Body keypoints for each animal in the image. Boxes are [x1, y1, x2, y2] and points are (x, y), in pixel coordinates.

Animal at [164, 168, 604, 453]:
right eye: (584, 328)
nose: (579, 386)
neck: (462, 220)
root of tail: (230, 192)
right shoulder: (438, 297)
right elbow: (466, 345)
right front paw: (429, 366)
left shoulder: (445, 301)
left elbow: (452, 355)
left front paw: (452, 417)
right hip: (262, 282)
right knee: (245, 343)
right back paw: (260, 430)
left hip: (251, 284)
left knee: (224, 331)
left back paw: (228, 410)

※ ※ ※

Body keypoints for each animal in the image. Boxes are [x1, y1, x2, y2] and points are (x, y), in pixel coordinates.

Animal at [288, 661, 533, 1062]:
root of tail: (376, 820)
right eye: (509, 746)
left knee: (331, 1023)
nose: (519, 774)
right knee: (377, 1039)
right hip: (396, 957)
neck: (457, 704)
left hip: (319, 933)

※ ※ ※

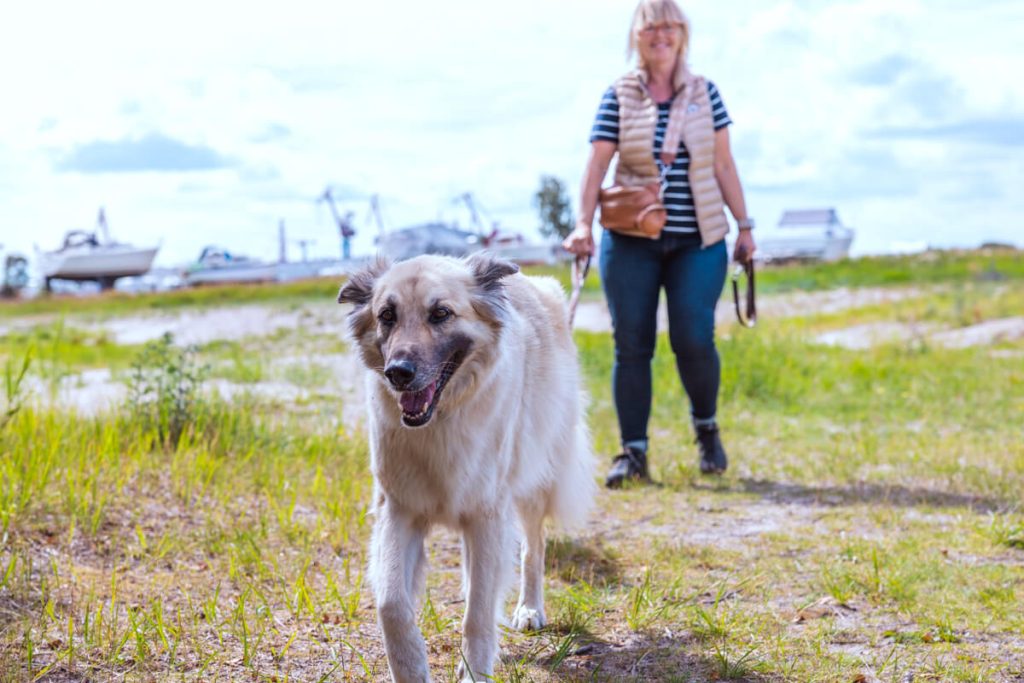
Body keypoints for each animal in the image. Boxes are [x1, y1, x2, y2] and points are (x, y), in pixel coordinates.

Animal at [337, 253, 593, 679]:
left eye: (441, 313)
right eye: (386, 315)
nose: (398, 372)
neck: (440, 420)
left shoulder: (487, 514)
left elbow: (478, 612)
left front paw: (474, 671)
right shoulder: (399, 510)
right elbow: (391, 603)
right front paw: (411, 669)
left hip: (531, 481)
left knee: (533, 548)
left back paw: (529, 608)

※ ※ ※

> The task: Begin with the line that has "right hip: (262, 282)" in the listing above and end after the line that has "left back paw: (228, 410)"; output those lines exactly.

> Answer box:
right hip: (262, 282)
right knee: (245, 343)
right back paw: (260, 430)
left hip: (251, 284)
left knee: (224, 331)
left back paw: (228, 410)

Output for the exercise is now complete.